Im Zuge des Klimawandels und der rasant wachsenden Weltbevölkerung hat das Thema “Wasser” unbestritten globale Bedeutung erlangt. Den wasserreichen Gebirgskantonen erwachsen dadurch vielfältige Chancen und Risiken.



Die Gebiergskantone setzen weiterhin auf ihren Rohstpff Wasser (Bild: jhuber)
Die Gebiergskantone setzen weiterhin auf ihren Rohstpff Wasser (Bild: jhuber)

Vor diesem Hintergrund hat die Regierungskonferenz der Gebirgskantone (RKGK) beschlossen, das im UNO Jahr des Süsswassers 2003 initiierte Projekt „Kompetenznetzwerk Wasser im Berggebiet“ vorerst bis Ende 2010 zu verlängern. Das Kompetenznetzwerk Wasser im Berggebiet ist von der RKGK als Pilotprojekt der Neuen Regionalpolitik des Staatsekretariats für Wirtschaft seco ins Leben gerufen worden, um zur Arbeitsplatzsicherung und der Schaffung von Wertschöpfung im Berggebiet beizutragen. In den vergangenen drei Jahren hat die am Eidgenössischen Institut für Schnee und Lawinenforschung SLF in Davos angeschlossene Netzwerkleitung in Zusammenarbeit mit öffentlichen und privaten Institutionen eine Reihe verschiedenartiger Wasser-Projekte erfolgreich initiiert und umgesetzt sowie wertvolle Partnerschaften geknüpft.


Verlängerung bis 2010


„Aus der Erfahrung des seco mit vergleichbaren NRP-Projekten wissen wir, dass drei Jahre nicht ausreichen, um direkte Wertschöpfung generieren zu können“, so Pankraz Freitag, Landesstatthalter des Kantons Glarus und Präsident des Kompetenznetzwerks Wasser im Berggebiet. Die RKGK hat deshalb beschlossen, das Projekt vorerst bis Ende 2010 zu verlängern.

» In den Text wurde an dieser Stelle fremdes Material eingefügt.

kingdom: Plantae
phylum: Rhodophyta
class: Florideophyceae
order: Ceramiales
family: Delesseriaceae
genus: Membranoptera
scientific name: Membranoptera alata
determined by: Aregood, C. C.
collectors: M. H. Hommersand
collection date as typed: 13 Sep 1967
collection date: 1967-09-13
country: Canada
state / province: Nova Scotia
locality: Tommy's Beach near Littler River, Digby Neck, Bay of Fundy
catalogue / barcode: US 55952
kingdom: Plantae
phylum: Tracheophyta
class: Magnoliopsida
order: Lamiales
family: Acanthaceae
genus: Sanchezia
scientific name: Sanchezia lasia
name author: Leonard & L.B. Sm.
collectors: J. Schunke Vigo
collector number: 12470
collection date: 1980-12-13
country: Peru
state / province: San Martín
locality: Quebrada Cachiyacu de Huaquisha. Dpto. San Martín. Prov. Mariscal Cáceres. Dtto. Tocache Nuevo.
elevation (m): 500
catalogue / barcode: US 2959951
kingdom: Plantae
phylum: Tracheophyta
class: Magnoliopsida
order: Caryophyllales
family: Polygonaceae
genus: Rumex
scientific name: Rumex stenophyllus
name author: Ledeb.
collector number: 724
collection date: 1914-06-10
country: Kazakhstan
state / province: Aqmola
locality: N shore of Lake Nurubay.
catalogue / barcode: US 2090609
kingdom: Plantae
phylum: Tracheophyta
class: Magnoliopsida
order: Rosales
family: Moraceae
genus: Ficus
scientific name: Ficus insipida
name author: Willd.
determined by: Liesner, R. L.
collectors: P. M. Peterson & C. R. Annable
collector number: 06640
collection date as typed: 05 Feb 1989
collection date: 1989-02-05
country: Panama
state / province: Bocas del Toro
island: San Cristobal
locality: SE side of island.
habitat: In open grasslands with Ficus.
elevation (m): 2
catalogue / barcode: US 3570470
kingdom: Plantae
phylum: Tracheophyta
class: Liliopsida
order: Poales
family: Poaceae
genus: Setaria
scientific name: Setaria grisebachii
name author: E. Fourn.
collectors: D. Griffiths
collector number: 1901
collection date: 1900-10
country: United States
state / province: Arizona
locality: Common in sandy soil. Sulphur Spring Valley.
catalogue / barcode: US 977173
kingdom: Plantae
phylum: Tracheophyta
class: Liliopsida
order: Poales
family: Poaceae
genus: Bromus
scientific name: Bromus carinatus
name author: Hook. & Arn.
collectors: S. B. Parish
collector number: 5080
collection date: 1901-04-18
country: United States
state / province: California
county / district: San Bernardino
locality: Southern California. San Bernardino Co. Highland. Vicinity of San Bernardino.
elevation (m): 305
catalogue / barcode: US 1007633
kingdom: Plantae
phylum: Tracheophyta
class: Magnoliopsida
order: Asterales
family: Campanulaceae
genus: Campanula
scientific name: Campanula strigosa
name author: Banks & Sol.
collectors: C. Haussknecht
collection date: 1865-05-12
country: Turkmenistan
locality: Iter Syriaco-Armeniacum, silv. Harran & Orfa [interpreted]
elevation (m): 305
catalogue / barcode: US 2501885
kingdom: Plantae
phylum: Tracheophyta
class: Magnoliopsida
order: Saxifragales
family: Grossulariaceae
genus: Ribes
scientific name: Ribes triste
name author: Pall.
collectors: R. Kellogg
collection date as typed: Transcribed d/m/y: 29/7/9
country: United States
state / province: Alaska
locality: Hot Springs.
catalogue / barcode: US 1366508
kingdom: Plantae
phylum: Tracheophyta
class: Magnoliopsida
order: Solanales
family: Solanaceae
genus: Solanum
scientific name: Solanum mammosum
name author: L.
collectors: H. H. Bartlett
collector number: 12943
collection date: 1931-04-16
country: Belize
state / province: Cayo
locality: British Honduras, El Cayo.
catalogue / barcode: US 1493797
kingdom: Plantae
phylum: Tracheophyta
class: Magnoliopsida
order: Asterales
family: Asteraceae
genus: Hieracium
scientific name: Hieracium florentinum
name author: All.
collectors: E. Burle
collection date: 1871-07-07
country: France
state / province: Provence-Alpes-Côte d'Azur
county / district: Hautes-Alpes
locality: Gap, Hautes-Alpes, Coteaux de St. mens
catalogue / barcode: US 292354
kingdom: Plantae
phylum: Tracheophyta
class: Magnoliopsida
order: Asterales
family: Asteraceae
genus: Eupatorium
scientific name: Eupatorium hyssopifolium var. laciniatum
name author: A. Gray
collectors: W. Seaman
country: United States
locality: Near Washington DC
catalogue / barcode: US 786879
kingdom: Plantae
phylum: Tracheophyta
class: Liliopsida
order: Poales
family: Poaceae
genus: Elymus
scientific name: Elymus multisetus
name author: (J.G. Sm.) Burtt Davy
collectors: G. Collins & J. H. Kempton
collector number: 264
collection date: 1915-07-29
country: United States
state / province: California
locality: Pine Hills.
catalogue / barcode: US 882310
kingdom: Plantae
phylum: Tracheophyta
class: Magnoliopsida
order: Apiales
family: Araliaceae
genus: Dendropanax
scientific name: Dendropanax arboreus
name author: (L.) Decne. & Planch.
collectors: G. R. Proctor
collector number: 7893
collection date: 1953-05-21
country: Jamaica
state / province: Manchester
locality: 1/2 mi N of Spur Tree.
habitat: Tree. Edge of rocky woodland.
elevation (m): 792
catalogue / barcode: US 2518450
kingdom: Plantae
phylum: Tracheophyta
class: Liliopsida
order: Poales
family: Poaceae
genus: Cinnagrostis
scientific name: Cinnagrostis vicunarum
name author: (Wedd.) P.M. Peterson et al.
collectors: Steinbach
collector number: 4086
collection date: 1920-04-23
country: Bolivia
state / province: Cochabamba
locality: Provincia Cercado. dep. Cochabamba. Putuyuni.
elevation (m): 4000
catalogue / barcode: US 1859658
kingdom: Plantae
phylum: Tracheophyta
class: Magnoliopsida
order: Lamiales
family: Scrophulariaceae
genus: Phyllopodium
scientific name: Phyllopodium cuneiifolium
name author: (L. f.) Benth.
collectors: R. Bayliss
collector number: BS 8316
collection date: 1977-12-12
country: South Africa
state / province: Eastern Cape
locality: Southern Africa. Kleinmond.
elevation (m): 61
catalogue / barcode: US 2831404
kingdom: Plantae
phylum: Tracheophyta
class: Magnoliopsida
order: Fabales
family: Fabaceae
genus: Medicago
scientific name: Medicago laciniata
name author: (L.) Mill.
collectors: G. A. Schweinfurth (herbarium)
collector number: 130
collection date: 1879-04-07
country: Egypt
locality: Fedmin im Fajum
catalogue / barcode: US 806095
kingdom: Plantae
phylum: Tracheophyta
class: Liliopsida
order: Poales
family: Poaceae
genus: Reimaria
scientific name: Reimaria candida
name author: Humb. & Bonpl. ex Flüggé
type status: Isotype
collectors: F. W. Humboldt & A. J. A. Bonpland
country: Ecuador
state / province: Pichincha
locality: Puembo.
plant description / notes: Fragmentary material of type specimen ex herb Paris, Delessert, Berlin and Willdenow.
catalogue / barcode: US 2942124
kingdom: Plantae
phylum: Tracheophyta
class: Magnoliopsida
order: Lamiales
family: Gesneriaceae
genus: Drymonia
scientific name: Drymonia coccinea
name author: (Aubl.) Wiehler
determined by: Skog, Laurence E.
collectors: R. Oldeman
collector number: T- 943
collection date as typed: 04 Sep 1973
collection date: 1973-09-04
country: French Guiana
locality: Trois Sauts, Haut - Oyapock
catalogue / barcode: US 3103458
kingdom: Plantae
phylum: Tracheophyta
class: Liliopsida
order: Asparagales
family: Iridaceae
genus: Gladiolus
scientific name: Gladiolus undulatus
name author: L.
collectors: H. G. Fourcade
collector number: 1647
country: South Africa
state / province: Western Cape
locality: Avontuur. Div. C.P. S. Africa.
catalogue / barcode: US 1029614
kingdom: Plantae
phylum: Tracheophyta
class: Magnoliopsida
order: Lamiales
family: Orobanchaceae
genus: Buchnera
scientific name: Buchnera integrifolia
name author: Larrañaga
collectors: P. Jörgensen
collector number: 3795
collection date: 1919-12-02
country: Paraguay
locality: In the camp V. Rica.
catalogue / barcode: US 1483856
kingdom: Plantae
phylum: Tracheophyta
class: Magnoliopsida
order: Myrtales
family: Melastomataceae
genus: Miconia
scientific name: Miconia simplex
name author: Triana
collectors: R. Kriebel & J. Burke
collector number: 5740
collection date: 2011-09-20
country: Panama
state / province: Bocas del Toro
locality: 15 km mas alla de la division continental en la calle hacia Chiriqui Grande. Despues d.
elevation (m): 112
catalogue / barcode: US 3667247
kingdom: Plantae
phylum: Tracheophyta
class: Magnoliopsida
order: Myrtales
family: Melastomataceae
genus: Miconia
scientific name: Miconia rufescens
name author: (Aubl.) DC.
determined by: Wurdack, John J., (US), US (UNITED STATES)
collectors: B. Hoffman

Landesstatthalter Freitag gibt sich überzeugt davon, mit dem Thema Wasser richtig zu liegen. Auch in der kleinräumigen Schweiz, wo insgesamt fast doppelt so viel Niederschlag fällt wie im europäischen Durchschnitt, sei das Wasser nicht überall im Überfluss vorhanden, und der Nutzungsdruck auf die begrenzte Ressource nehme auch hierzulande stetig zu.


Wert des Wassers


Meinungsumfrage bestätigt Relevanz des Themas „Wasser“ Eine kürzlich im Auftrag des Kompetenznetzwerks schweizweit durchgeführte Meinungsumfrage bestätigt die Einschätzung von Landesstatthalter Freitag: Fast siebzig Prozent der Befragten – regional bis zu achtzig Prozent – identifizieren Wasserknappheit in der Schweiz als sehr wichtigen oder wichtigen Problembereich. Durchschnittlich gar 87% empfinden die Gewässerverschmutzung als sehr wichtiges oder wichtiges Problem. Der Wert des Wassers für die Bevölkerung manifestiert sich auch in der Tatsache, dass über die Hälfte der Befragten den Preis für den Wasserbedarf eines Haushaltes deutlich überschätzt, bzw. Wasser weniger kostet als erwartet.

Dass laut Umfrage Herr und Frau Schweizer im Falle einer eingeschränkten Wasserverfügbarkeit das knappe Gut hauptsächlich für die Trinkwasserversorgung (82%) und für die Bewässerung in der Landwirtschaft (43%), also zur Ernährungssicherung, einsetzen würden, überrascht nicht. Nur 22% der Befragten denken hingegen bei limitiertem Wasservorkommen an die Stromgewinnung. Da fast 60 Prozent der landesweit erzeugten elektrischer Energie aus Wasserkraftanlagen stammen, lässt sich ein mangelndes Bewusstsein der Befragten für die substanziellen Leistungen des Berggebiets zu Gunsten der gesamtschweizerischen Bevölkerung vermuten.


Kompetenznetzwerk Wasser im Berggebiet


Kompetenznetzwerk als aktive WissensdrehscheibeIn seiner Funktion als aktive Wissensdrehscheibe arbeitet das Kompetenznetzwerk in den kommenden drei Jahren darauf hin, dieses Bewusstsein zu heben und eine fruchtbare, überregionale und interdisziplinäre Zusammenarbeit von Wissenschaft, Privatwirtschaft und öffentlicher Hand zu ermöglichen. Durch die Vermittlung wissensbasierter Lösungen für anstehende Probleme sowie die Förderung innovativer Projekte soll das Kompetenznetzwerk Wasser im Berggebiet zudem seinem Grundgedanken treu bleiben und zur Stärkung der Wertschöpfungsketten und der Arbeitsplatzsicherung im Berggebiet beitragen.